US 12,169,769 B2
Generic quantization of artificial neural networks
Benoit Chappet de Vangel, Paris (FR); and Gabriel Gouvine, Paris (FR)
Assigned to MIPSOLOGY SAS, Palaiseau (FR)
Filed by Mipsology SAS, Palaiseau (FR)
Filed on Jan. 20, 2020, as Appl. No. 16/747,103.
Application 16/747,103 is a continuation in part of application No. PCT/IB2019/050648, filed on Jan. 26, 2019.
Application 16/747,103 is a continuation in part of application No. 16/258,552, filed on Jan. 26, 2019, granted, now 11,068,784.
Prior Publication US 2020/0242445 A1, Jul. 30, 2020
Int. Cl. G06N 3/04 (2023.01); G06N 3/08 (2023.01)

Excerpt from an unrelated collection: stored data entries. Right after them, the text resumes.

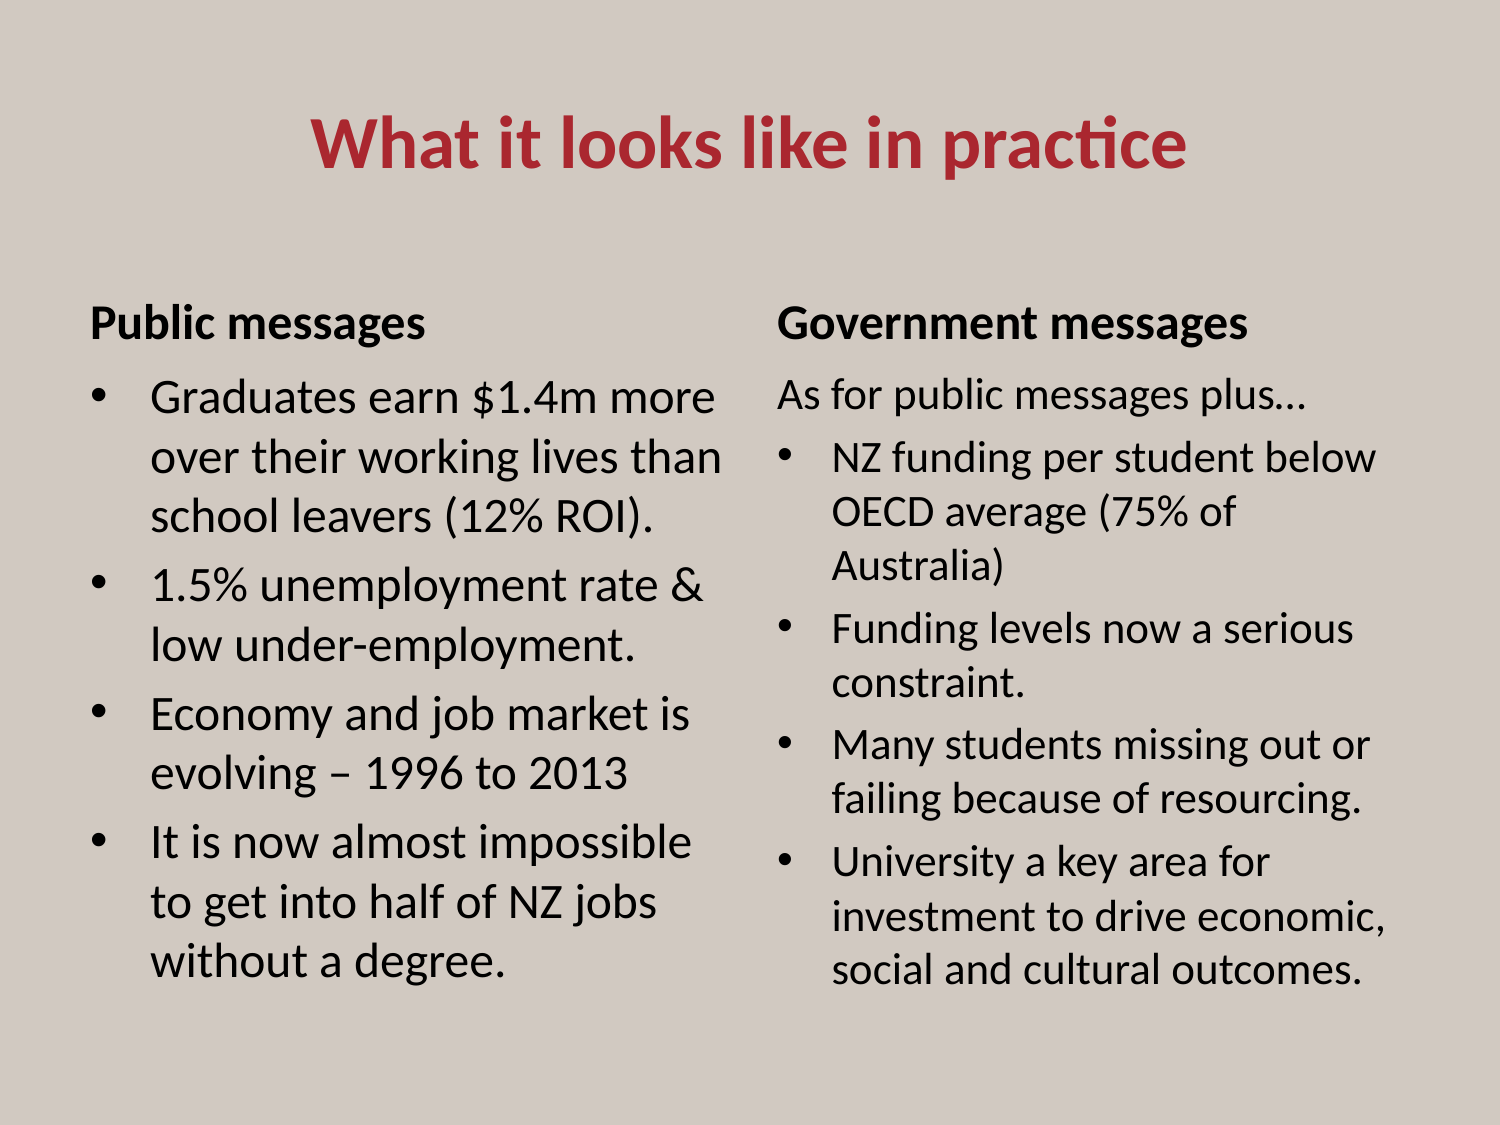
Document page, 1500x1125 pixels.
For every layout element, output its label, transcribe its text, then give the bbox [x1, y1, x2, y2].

title What it looks like in practice [75, 45, 1425, 233]
list Government messages [761, 251, 1425, 356]
list Graduates earn $1.4m more over their working lives than school leavers (12% ROI). 1.5% unemployment rate & low under-employment. Economy and job market is evolving – 1996 to 2013 It is now almost impossible to get into half of NZ jobs without a degree. [75, 356, 738, 1005]
list As for public messages plus… NZ funding per student below OECD average (75% of Australia) Funding levels now a serious constraint. Many students missing out or failing because of resourcing. University a key area for investment to drive economic, social and cultural outcomes. [761, 356, 1425, 1005]
list Public messages [75, 251, 738, 356]
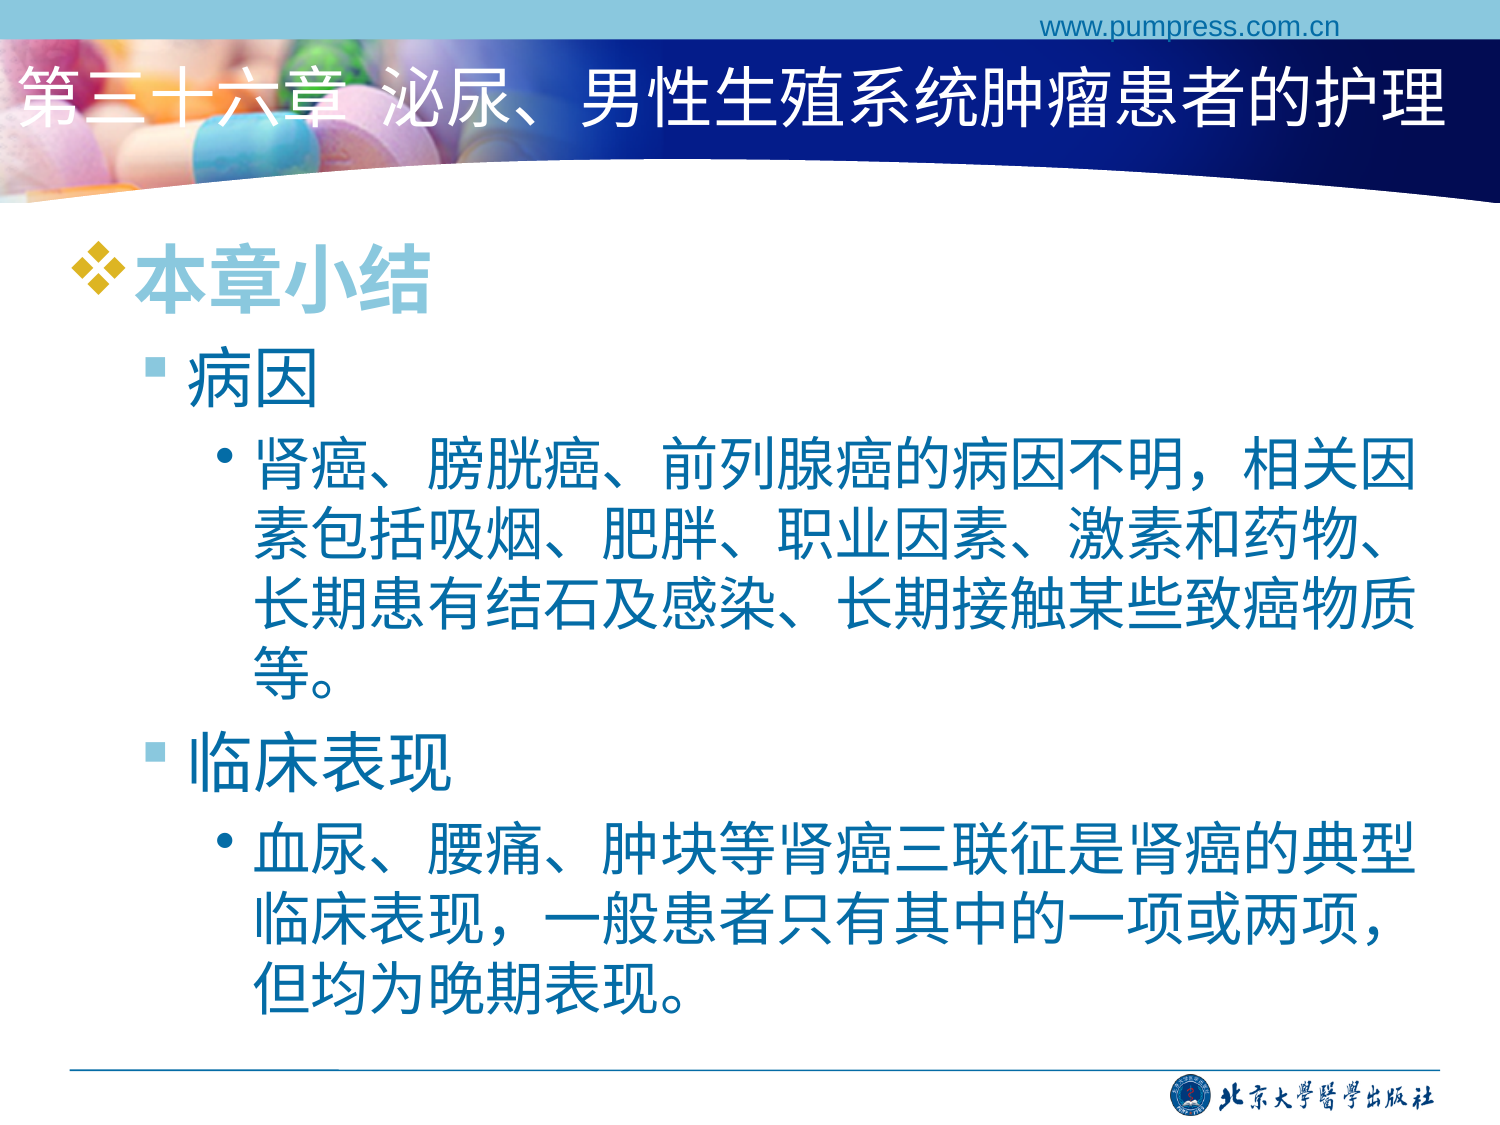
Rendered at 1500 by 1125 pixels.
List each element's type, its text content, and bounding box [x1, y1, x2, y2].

CPC G06N 3/04 (2013.01) [G06N 3/08 (2013.01)] 19 Claims
OG exemplary drawing
 
1. A system for performing a quantization of artificial neural networks (ANNs), the system comprising one or more processors configured to:
receive a description of an ANN and sets of inputs to a plurality of neurons of the ANN, the description including sets of weights of the inputs to the plurality of neurons of the ANN, the description being of a first data type;
determine a first interval of the first data type to be mapped to a second interval of a second data type, the second interval of the second data type being in a format readable by a hardware-based accelerator, the hardware-based accelerator comprising an application-specific integrated circuit to perform computations of the plurality of neurons of the ANN using the second data type;
(a) perform, based on the sets of inputs and the description of the ANN and using the hardware-based accelerator, computations of sums of products of the weights and the inputs to obtain a set of sum results, wherein the computations of sums are performed using at least one number of the second data type within the second interval, the at least one number being a result of mapping of at least one number of the first interval to a number of the second interval;
(b) determine, based on the set of sum results, a measure of saturations; and
(c) adjust, based on the measure of saturations, at least one of the first interval and the second interval, wherein:
the products are computed using numbers of the second interval, the numbers being a result of mapping of the inputs to the neurons and the weights for the inputs to the second interval;
the sum results are represented by the second data type; and
the determining the measure of saturations includes comparing at least one of the sum results to a function of boundaries of the second interval.